After the 12 August meeting Patil had decided to make things official. He issued written advice to Kudiyadi, copying in the General Manager, Karambir Kang. Given the building pattern of US-supplied
warnings, he recommended that the hotel install blast barriers, armed police pickets and snipers on the roof. The advice was politely rebuffed: guests wanted to be greeted by brightly uniformed
chobedars
(doormen), not a SWAT team that would undermine the hotel’s luxury image.

He made some progress after 20 September 2008, when a massive truck bomb devastated the five-star Marriott hotel in the Pakistani capital of Islamabad, killing more than fifty people. As grim scenes from the blast site were broadcast across India, Patil secured a meeting with the Taj management. Over the next few days, he drew up twenty-six emergency measures, including police gunmen overlooking the main porch and the deployment of between six and nine armed officers below. He recommended a security grille for the glass-fronted Northcote side door at the southern end of the Palace, automatic locking for other entrances and the permanent closure of the Palace lobby doors overlooking Back Bay. All staff, guests and visitors should enter the hotel through one choke point, the Tower lobby, where there would be metal detectors, bag checks and pat-downs. By the second week of October, the Taj had implemented many of these suggestions and Patil went on leave, with the hotel pledging to complete the rest.

Now at the security meeting Patil recommended something similar be done at the Trident-Oberoi, where the PM would be speaking. ‘The city is ripe for an attack,’ he warned. The intelligence services knew it too. One recent warning from the CIA commented that ‘Lashkar is equipped and ready to launch a broadside against the city.’

7 p.m. – room 316, Palace wing

Back in the Taj, Kelly was still in the bathroom, ‘doing girly things’, as Will watched the darkening sky turn purple.

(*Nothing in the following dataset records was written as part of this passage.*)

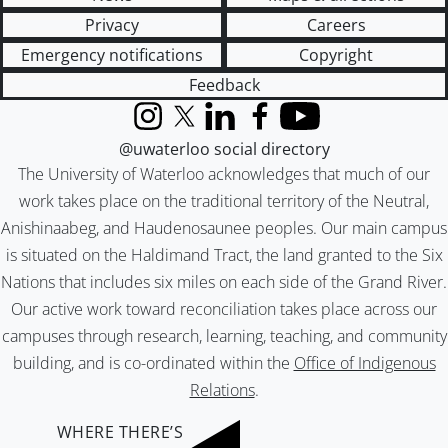
Privacy
Careers
Emergency notifications
Copyright
Feedback
Instagram
X (formerly Twitter)
LinkedIn
Facebook
YouTube
@uwaterloo social directory
The University of Waterloo acknowledges that much of our
work takes place on the traditional territory of the Neutral,
Anishinaabeg, and Haudenosaunee peoples. Our main campus
is situated on the Haldimand Tract, the land granted to the Six
Nations that includes six miles on each side of the Grand River.
Our active work toward reconciliation takes place across our
campuses through research, learning, teaching, and community
building, and is co-ordinated within the
Office of Indigenous
Relations
.
WHERE THERE’S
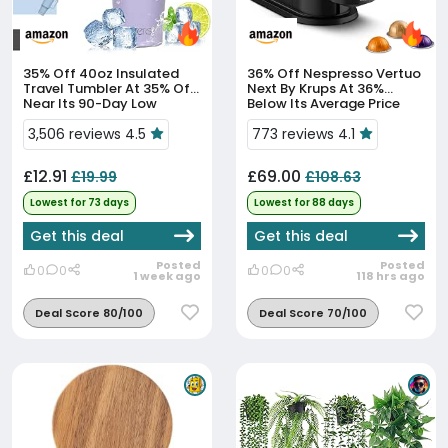
35% Off
40oz Insulated
36% Off
Nespresso Vertuo
Travel Tumbler At 35% Off,
Next By Krups At 36%
Near Its 90-Day Low
Below Its Average Price
3,506 reviews 4.5
773 reviews 4.1
£12.91
£69.00
£19.99
£108.63
Lowest for 73 days
Lowest for 88 days
Get this deal
Get this deal
Posted
Posted
0
0
0
0
1 week ago
118 hrs ago
Deal Score 80/100
Deal Score 70/100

He banged on the door. ‘We won’t have time for shopping and a beer.’ She emerged in a strapless maxi-dress and sandals, with blood-red nails and lipstick to match. Perfect.

They set off for the shops of Colaba Causeway, a crowded strip
two blocks behind the hotel. They were here for such a short time that they wanted to sample it all. But after the reverie of the beach, and the sterility of the hotel lobby, it was far too manic, and seeing a free table inside the Leopold Café they dived in. A Mumbai institution, it looked like a cross between a Victorian dispensary and an ice cream parlour, and had been in the hands of the same Parsi family since 1871.

It was happy hour. ‘Lets have beers and jalapenos,’ Will suggested, loving the buzz. They drained a couple of pints, talked about eating there and then ruled it out, sticking to the plan of an elegant dinner at the Taj. Meandering back, they came up Best Marg and entered the pristine hotel through the Northcote entrance. ‘No security here,’ Will ribbed Kelly. ‘If you wanted to raid this place you would come this way.’ Walking along the chilled marble corridor towards the Palace lobby, passing empty boutiques and a display case of illustrious former guests – Neil Armstrong, Yehudi Menuhin and Gamal Abdel Nasser – they stopped at the poolside bar, and had another drink, served by an amicable steward, Adil Irani.